D’année en année, même après la fermeture de la frontière suite à l’attentat dans un hôtel, à Marrakech, en août 94, prêté par le makhzen aux services de renseignement algériens, pour tenter de prouver à l’opinion internationale que l’Algérie cherchait à internationaliser le problème islamiste alors qu’il était patent au Maroc et prêt à éclater, le cheminement de la marchandise rifaine n’a cessé d’assaillir le territoire algérien avec une facilité déconcertante, surtout depuis l’avènement du troisième millénaire et l’embellie financière algérienne, permettant l’opulence dans les importations tous azimuts, aptes à trouver des dérivations vers le marché chérifien en même temps que le pétrole, sillonnant la frontière en camions-citernes. « Pour l’amour de Dieu, nous leur donnerons le pétrole qu’ils veulent, les produits subventionnés dont ils ont besoin, nous les aiderons à reconvertir la culture du kif, mais qu’ils cessent de nous envoyer leur poison pour tuer à petit feu nos enfants ! » dit, la gorge serrée, un ancien officier de gendarmerie à la retraite, qui a longtemps travaillé à la frontière avec le Maroc – pourtant, d’aucuns n’ignorent pas qu’il suffit que l’Algérie, forte de sa manne financière et de ses élites en réalisation et management agraire, décide de mettre le paquet pour le travail de la terre et l’élevage, en moins d’une décennie, le Maroc aura de gros problèmes à placer ses produits agropastoraux sur le marché mondial, source fondamentale de ses revenus, et il en va de même pour l’hôtellerie et le tourisme.
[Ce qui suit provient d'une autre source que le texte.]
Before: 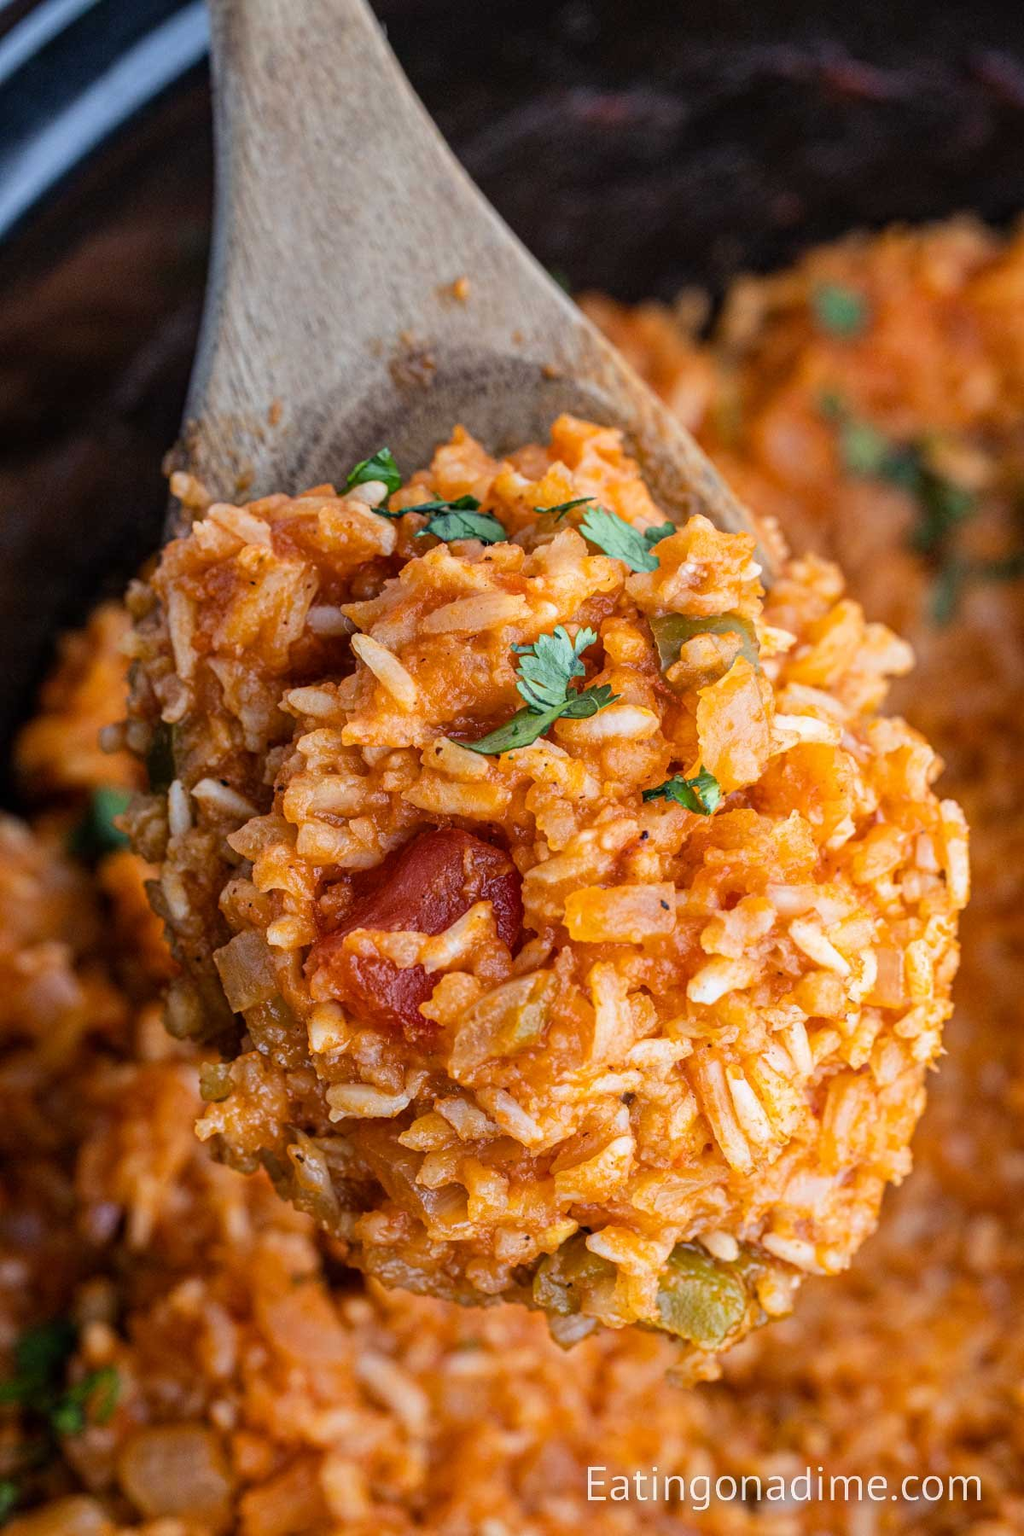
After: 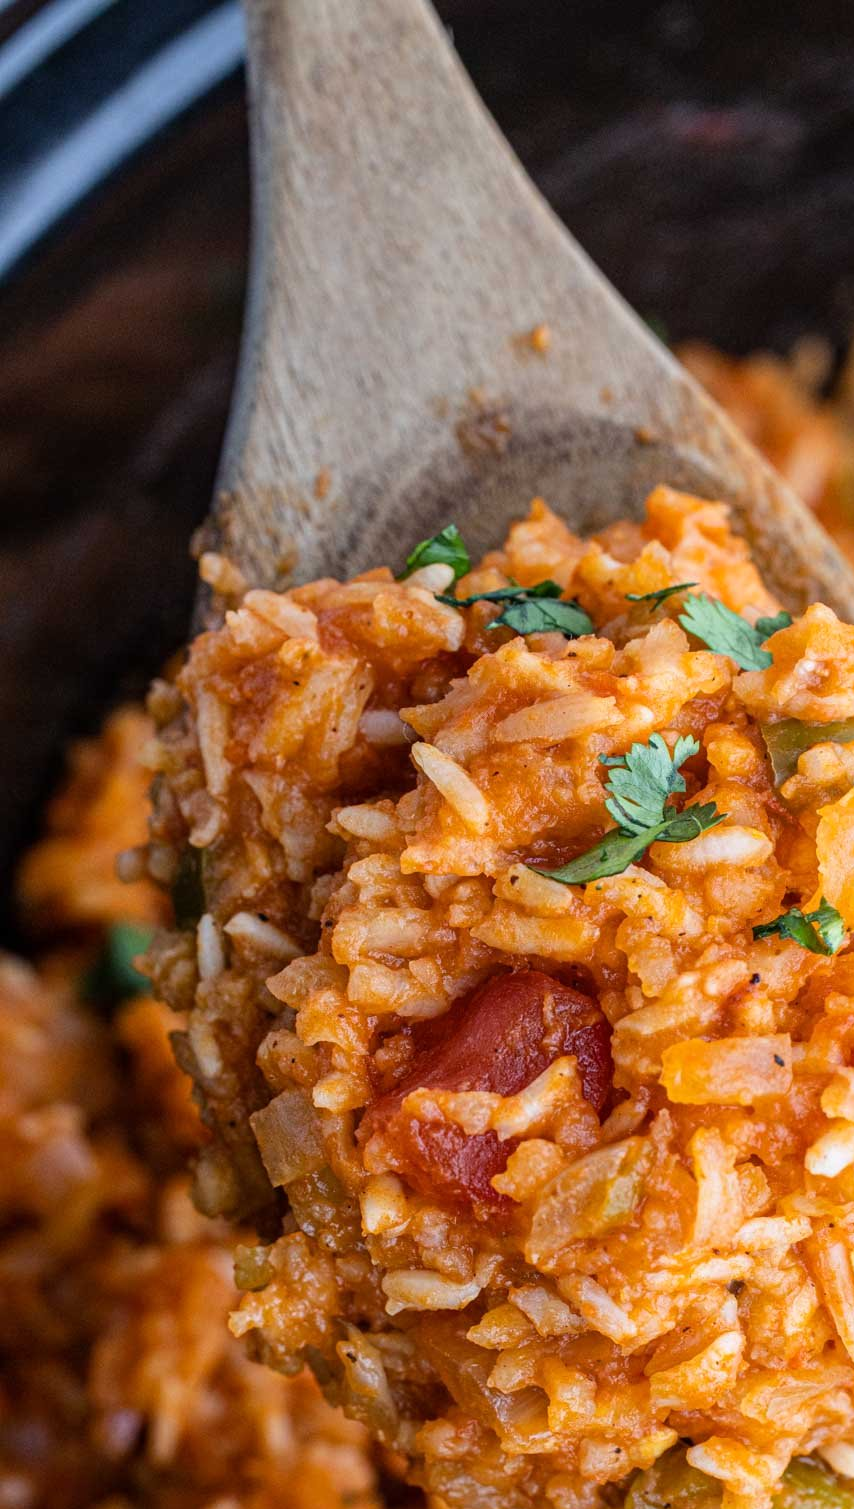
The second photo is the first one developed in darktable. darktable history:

« Ces voisins-là doivent normalement se satisfaire de ces volets dans lesquels nous ne leur faisons pas concurrence et dont ils sont, avec les Tunisiens, les seuls à en profiter; ce n’est pas la mère à boire, nous avons la terre, l’argent, les gens qui savent et qui aiment le faire, et le temps qu’il faudra lorsque nous nous nous y mettrons, et il viendra le jour où ils ne trouveront pas un légume ou un fruit intéressant à vendre à l’étranger ; ils nous croient incapables qu’ils deviennent arrogants, avec la complicité d’Algériens qui s’en fichent de la santé de nos enfants, au point de nous envahir avec leurs plants empoisonnés ! » s’insurge, pour sa part, un officier de police spécialisé dans la traque de réseaux de narco-trafiquants.
Quoi qu’il en soit, et selon la rationalité qui délimite et série les responsabilités, la solution de l’envahissement de notre territoire par le cannabis marocain – quand bien même une bonne partie se déplace à l’étranger pour y être écoulée en devises fortes – relève du bon vouloir de nos dirigeants. Et il faudrait qu’il soit résolu ; ce produit doit être considéré comme un ennemi qui pénètre nos frontières. Un ennemi dangereux qui enrichit des individus et des groupes sans foi ni loi et qui hypothèque le devenir des générations à venir, en ne leur donnant pas de chance d’espérer pour leur progéniture.